Charles Bindley
Charles Bindley (1795/6–1859) was a British sporting writer, who concentrated on horses and field sports, particularly hunting and stable management. He became known under his pseudonym, Harry Hieover.
Life
On his own account, Bindley's background included a fox-hunting father, service in Ireland, and sojourns mainly in Leicestershire and Lincolnshire.[1] He wrote for a number of major sporting periodicals. In November 1858, in poor health, he left London for Brighton, where he was the guest of his friend Sir Thomas Barrett-Lennard, 2nd Baronet. He died there on 10 February 1859, aged 63.[2]
Works
Bindley published:[2]
- Stable Talk and Table Talk, or Spectacles for Young Sportsmen, 2 vols. 1845–6
- The Pocket and the Stud, or Practical Hints for the Management of the Stable, 1848
- The Stud for Practical Purposes and Practical Men, 1849
- Practical Horsemanship, 1850
- The Hunting Field, 1850
- editor, Delabere Blaine's Encyclopædia of Rural Sports (1852)

EXTRACTED MATERIAL:
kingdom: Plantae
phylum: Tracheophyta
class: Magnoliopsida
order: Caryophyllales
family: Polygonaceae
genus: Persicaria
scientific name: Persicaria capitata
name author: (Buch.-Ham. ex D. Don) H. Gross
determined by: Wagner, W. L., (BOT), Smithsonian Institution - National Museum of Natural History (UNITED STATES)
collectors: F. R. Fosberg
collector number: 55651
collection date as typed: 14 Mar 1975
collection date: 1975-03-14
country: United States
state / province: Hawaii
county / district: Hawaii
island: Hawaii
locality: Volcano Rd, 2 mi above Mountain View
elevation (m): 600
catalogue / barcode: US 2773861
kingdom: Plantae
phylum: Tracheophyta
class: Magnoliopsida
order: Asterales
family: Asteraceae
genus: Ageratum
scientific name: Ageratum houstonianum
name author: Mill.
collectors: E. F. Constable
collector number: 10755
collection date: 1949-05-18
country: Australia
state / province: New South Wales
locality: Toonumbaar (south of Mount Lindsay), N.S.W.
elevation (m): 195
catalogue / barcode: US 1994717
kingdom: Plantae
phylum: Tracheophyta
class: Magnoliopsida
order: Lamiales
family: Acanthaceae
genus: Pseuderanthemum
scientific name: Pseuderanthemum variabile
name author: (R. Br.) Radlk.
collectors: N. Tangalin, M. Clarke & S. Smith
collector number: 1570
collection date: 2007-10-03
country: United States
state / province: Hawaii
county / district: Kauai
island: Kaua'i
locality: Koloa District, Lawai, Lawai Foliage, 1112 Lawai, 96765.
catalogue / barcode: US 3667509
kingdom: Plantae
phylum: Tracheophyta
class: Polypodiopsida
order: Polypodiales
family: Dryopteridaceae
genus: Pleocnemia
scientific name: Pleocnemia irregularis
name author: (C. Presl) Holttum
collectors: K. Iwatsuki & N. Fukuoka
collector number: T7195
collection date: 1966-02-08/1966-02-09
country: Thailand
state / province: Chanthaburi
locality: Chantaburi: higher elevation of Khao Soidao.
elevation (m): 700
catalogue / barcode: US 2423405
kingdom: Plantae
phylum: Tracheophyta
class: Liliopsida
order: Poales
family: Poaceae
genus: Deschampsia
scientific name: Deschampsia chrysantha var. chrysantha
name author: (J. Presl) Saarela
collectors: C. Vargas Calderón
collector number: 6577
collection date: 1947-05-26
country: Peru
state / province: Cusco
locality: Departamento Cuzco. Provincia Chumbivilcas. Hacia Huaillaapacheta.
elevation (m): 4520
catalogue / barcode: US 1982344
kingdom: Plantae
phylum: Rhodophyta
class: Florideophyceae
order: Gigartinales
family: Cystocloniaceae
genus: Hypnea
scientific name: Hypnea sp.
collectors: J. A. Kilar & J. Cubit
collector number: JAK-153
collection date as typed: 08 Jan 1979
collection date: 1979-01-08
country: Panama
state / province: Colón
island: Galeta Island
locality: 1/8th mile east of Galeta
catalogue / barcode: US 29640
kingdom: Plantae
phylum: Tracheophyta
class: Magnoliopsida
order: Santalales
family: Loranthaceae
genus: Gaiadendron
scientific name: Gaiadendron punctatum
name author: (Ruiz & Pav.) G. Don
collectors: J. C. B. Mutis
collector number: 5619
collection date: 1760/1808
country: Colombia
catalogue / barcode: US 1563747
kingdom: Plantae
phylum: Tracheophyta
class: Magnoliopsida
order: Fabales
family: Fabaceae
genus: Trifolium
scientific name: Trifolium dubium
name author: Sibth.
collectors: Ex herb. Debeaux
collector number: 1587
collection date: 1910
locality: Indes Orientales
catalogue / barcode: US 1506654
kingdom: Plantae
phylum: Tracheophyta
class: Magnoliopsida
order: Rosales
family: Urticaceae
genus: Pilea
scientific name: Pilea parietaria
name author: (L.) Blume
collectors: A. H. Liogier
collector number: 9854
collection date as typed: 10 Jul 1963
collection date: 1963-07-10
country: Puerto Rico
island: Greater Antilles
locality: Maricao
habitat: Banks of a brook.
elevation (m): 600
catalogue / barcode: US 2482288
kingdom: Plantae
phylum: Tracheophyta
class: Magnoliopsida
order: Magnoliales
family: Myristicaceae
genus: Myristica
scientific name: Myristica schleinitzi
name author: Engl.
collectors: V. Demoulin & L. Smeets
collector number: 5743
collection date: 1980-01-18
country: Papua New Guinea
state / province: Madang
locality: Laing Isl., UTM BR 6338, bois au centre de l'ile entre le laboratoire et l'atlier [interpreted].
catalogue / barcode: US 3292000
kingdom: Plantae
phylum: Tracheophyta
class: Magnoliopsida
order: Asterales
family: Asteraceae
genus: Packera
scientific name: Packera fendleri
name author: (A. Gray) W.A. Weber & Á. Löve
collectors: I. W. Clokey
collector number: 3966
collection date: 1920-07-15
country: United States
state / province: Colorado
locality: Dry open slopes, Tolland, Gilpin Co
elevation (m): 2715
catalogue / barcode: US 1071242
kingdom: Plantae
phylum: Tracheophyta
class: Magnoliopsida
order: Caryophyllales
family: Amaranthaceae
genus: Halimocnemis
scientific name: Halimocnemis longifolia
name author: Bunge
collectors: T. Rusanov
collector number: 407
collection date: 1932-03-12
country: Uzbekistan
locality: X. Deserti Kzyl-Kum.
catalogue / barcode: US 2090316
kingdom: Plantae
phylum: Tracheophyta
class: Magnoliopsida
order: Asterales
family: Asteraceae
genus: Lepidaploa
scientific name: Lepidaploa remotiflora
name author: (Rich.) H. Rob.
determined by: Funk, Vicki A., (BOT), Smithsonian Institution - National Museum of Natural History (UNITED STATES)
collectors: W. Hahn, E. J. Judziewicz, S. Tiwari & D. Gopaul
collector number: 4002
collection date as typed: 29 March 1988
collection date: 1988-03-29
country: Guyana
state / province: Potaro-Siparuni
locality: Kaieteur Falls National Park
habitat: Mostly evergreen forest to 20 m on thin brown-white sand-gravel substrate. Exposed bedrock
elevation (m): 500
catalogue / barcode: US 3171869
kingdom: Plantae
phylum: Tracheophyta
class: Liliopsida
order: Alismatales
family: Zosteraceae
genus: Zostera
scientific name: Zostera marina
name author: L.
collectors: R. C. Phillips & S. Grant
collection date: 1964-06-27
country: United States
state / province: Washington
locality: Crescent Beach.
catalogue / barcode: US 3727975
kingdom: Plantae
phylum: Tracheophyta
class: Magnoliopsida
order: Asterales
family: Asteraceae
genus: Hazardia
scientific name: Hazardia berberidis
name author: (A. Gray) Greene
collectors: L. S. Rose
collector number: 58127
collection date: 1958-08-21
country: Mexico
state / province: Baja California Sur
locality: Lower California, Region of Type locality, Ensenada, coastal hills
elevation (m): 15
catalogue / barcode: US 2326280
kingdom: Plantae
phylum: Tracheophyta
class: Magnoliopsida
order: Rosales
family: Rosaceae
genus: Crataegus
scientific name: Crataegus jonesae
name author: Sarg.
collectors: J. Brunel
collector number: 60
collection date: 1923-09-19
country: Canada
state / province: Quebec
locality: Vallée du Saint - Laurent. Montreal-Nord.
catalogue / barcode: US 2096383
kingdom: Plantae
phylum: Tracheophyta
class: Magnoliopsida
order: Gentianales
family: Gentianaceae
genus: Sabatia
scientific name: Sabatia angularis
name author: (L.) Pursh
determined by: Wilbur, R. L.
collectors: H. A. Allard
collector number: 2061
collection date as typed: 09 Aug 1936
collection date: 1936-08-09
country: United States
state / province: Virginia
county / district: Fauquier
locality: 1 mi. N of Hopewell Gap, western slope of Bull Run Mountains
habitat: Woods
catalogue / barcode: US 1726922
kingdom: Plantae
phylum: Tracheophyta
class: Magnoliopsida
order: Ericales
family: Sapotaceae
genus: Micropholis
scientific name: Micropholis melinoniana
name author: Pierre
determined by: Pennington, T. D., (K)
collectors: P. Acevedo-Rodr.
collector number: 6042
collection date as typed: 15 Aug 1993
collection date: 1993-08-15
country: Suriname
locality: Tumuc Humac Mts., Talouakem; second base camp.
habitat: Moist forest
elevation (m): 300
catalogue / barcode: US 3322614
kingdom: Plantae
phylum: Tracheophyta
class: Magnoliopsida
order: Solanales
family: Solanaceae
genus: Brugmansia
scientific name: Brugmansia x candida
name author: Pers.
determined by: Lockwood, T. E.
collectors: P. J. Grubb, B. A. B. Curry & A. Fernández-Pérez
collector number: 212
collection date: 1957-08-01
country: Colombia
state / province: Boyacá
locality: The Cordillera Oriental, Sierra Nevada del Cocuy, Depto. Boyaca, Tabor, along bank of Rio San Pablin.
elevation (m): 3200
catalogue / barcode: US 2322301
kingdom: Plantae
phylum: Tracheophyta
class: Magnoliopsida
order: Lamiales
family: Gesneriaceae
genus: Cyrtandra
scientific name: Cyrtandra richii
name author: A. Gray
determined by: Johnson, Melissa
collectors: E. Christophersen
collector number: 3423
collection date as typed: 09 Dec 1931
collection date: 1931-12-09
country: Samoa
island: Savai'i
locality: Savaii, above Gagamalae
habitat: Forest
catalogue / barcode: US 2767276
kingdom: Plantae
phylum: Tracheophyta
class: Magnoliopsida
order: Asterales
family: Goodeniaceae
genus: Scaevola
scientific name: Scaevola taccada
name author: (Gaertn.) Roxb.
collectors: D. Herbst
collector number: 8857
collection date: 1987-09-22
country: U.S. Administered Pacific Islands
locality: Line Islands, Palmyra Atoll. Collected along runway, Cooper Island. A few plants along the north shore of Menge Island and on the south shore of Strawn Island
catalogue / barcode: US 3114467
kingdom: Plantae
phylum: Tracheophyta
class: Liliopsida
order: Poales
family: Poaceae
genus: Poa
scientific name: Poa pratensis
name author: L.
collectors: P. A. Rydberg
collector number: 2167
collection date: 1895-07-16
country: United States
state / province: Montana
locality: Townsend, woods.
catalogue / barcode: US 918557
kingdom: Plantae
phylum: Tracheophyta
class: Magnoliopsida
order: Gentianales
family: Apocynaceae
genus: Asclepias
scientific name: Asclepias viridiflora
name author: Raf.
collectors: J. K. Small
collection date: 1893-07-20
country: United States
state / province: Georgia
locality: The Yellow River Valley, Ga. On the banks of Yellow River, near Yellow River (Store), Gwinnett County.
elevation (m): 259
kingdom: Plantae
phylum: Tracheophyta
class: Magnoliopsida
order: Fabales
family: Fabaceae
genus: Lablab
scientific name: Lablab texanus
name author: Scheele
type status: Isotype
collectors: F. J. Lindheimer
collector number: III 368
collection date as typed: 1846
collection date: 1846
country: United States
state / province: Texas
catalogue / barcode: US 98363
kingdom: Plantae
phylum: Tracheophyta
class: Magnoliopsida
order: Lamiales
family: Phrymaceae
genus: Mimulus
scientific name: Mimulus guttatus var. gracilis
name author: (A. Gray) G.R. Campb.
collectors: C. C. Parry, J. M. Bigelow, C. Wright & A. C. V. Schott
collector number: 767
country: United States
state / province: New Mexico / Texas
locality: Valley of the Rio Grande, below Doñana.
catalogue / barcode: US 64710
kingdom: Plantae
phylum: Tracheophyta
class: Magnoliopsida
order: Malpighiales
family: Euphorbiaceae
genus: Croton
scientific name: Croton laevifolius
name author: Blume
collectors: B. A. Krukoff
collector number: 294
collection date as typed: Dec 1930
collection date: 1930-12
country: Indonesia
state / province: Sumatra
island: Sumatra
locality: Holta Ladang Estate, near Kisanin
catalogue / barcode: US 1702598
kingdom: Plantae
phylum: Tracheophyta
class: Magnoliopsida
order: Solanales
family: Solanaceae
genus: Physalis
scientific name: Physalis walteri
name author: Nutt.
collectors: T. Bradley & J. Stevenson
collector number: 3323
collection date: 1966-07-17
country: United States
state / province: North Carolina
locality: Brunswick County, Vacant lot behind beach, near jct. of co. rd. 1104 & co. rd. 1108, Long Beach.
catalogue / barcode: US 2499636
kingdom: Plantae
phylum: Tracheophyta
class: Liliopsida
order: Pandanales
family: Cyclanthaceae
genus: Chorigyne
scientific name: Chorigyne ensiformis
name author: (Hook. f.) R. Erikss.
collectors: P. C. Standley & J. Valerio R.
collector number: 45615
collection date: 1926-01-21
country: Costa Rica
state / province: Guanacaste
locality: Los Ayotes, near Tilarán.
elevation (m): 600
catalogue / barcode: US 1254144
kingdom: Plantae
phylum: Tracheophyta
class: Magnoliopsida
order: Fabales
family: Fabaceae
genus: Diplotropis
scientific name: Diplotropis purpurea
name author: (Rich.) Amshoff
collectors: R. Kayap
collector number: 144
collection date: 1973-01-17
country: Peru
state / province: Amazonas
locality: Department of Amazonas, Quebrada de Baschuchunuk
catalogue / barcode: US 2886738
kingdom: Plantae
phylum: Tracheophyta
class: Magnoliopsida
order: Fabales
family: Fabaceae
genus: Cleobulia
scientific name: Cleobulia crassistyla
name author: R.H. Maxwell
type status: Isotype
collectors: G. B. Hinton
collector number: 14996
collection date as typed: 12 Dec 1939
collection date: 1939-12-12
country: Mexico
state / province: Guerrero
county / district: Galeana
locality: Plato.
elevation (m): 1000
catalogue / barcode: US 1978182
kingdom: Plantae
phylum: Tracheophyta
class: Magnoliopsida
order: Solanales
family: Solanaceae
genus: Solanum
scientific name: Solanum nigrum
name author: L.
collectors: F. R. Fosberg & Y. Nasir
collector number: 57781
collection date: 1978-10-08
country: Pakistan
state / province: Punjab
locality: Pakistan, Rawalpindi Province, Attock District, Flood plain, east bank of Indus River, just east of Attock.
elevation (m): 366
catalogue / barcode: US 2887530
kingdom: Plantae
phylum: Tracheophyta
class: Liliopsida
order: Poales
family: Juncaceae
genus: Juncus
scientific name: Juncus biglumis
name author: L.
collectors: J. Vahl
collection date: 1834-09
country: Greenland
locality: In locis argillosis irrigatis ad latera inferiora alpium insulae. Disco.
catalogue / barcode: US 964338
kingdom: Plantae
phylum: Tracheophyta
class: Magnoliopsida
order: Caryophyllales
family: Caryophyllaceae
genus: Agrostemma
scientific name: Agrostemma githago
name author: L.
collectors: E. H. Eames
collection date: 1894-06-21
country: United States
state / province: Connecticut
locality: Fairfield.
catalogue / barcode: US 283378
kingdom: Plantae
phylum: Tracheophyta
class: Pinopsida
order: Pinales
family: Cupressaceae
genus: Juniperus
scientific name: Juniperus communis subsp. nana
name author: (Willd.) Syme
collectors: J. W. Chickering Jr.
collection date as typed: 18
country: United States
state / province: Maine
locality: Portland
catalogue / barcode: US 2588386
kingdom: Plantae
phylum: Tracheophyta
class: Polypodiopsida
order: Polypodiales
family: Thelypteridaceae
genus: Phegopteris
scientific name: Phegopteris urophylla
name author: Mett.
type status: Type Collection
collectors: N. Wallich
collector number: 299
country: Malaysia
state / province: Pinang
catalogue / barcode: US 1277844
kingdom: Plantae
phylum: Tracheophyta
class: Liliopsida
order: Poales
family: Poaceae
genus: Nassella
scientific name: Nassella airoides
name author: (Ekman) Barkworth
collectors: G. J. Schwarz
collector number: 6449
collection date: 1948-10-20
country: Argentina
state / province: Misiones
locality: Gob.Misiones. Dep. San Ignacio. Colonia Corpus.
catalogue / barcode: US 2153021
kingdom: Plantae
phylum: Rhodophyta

WORK TO COMPLETE:
Answer these questions from the text on Charles Bindley:
(a) Under what pseudonym did Bindley become known?
(b) To what town did he move in November 1858, and whose guest was he there?
(c) In what year was Practical Horsemanship published?
The data on this page come from a separate source.

YOUR SOLUTION:
(a) Harry Hieover
(b) Brighton, as the guest of Sir Thomas Barrett-Lennard, 2nd Baronet
(c) 1850